W IMIENIU RZECZYPOSPOLITEJ POLSKIEJ

Dnia 22 listopada 2012 r.

Sąd Apelacyjny w Lublinie, I Wydział Cywilny

w składzie:

Przewodniczący - Sędzia

SA Jerzy Nawrocki (spr.)

Sędzia:

Sędzia:

SA Danuta Mietlicka

SO (del.) Elżbieta Koszel

Protokolant

st. prot. sądowy Agnieszka Pawlikowska

po rozpoznaniu w dniu 22 listopada 2012 r. w Lublinie na rozprawie

sprawy z powództwa M. K.

przeciwko J. M.

o ochronę dóbr osobistych

na skutek apelacji powoda od wyroku Sądu Okręgowego w Zamościu z dnia
29 lutego 2012 r., sygn. akt I C 267/10 i zażalenia pozwanego na postanowienie
o kosztach zawarte w tym wyroku

I.  oddala apelację powoda;

II.  z zażalenia pozwanego zmienia punkt II zaskarżonego wyroku w ten sposób, że zasądzoną kwotę 377 zł podwyższa do kwoty 8912 (osiem tysięcy dziewięćset dwanaście) zł;

III.  zasądza od M. K. na rzecz J. M. kwotę 2970 (dwa tysiące dziewięćset siedemdziesiąt) zł tytułem zwrotu kosztów postępowania odwoławczego.

I A Ca 479/12

I A Cz 793/12

UZASADNIENIE

Wyrokiem z dnia 29 lutego 2012r. Sad Okręgowy w Zamościu po rozpoznaniu sprawy z powództwa M. K. przeciwko J. M. o ochronę dóbr osobistych - oddalił powództwo i zasądził od powoda na rzecz pozwanego 377zł tytułem zwrotu kosztów procesu.

Powód w pozwie wniesionym w marcu 2010r. wnosił o zobowiązanie pozwanego do przeproszenia go za to, że w (...). na korytarzu Sądu Rejonowego wZ.przed rozpoznaniem sprawy II K (...)zniesławił go nazywając bandytą. Wypowiedź pozwanego miała być usłyszana przez osoby przebywające w tym czasie na sądowym korytarzu. Ponadto powód wnosił o zasądzenie od pozwanego na rzecz Hospicjum (...) w L. 50000zł .

Na rozprawie w dniu 4 sierpnia 2010r. powód sprecyzował datę zdarzenia na dzień (...). [k.27].

===============

Polecenia do ćwiczenia →
(A) Przepisz słowo w słowo całość fragmentu wyroku od słów „UZASADNIENIE” w dół aż do słów „zwrotu kosztów procesu.”.
(B) Streść fragment wyroku w dwóch zdaniach.
(C) Dopisz ciąg dalszy fragmentu wyroku w sprawie o ochronę dóbr osobistych, zaczynając po jego ostatnim zdaniu.
Materiał nie jest potrzebny do wykonania zadań.

Blok danych →
===============

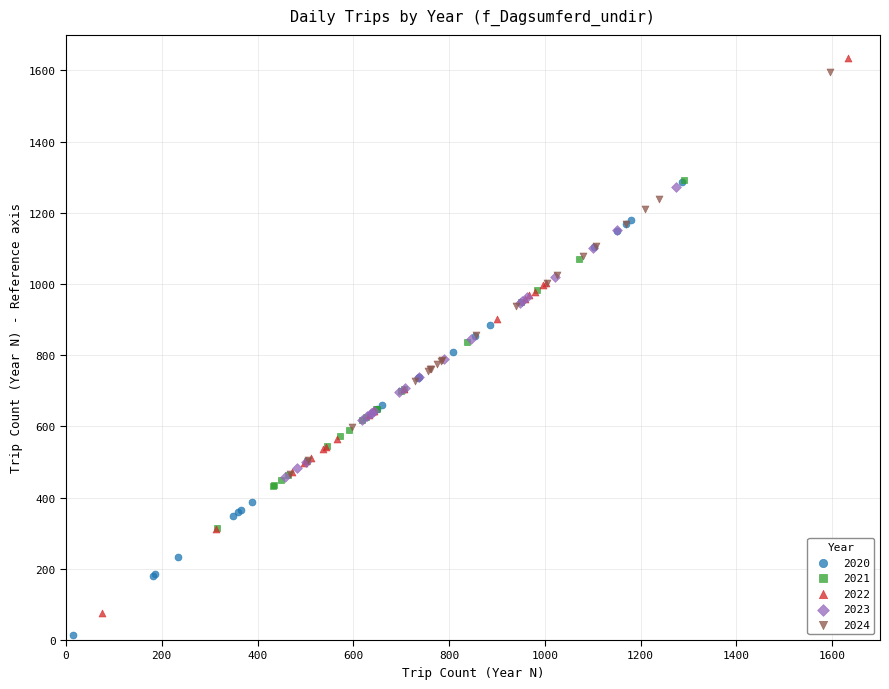

Which series contains the highest Y value?

2022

===============

Odpowiedzi do zadań →
(A)
UZASADNIENIE

Wyrokiem z dnia 29 lutego 2012r. Sad Okręgowy w Zamościu po rozpoznaniu sprawy z powództwa M. K. przeciwko J. M. o ochronę dóbr osobistych - oddalił powództwo i zasądził od powoda na rzecz pozwanego 377zł tytułem zwrotu kosztów procesu.

(B) Sąd Apelacyjny w Lublinie 22 listopada 2012 r. oddalił apelację powoda M. K. od wyroku Sądu Okręgowego w Zamościu w sprawie przeciwko J. M. o ochronę dóbr osobistych. Z zażalenia pozwanego podwyższył zasądzoną kwotę z 377 zł do 8912 zł i zasądził od powoda 2970 zł tytułem zwrotu kosztów postępowania odwoławczego, a z uzasadnienia wynika, że powód żądał przeprosin za nazwanie go bandytą na korytarzu sądu oraz zapłaty 50000 zł na rzecz hospicjum.

(C)
W piśmie z dnia 10 października 2011r. powód sprecyzował powództwo w zakresie dotyczącym treści i opublikowania przeproszenia oraz cofnął powództwo w części żądającej zasądzenia 50 000zł na rzecz Hospicjum i rozszerzył powództwo żądając zasądzenia od pozwanego na swoją rzecz 15000zł tytułem zadośćuczynienia [ k. 316 ].

Pozwany zaprzeczył, że opisywane zdarzenie miało miejsce i wnosił o oddalenie powództwa w całości i zasądzenie kosztów procesu wg spisu w łącznej wysokości 15 769zł – w tym koszty dojazdu i wynagrodzenie w kwocie 9 000zł [ k.342].

Sąd Okręgowy ustalił, że powód jest (...) i prowadził śledztwo przeciwko powodowi wnosząc i popierając przed Sądem Rejonowym wZ.akt oskarżenia przeciwko pozwanemu w sprawie II K(...).

W toku postępowania karnego M. K. zarzucał organom ścigania nieprawidłowości w jego prowadzeniu pisząc skargi na pozwanego i wnosząc o jego wyłączenie.

Podstawą faktyczną roszczenia w sprawie niniejszej miało być zdarzenie ze (...)” - jak wskazywał powód w pozwie. Dopiero na rozprawie w dniu 4 sierpnia 2010r. powód sprecyzował datę zdarzenia na dzień(...). [k.27].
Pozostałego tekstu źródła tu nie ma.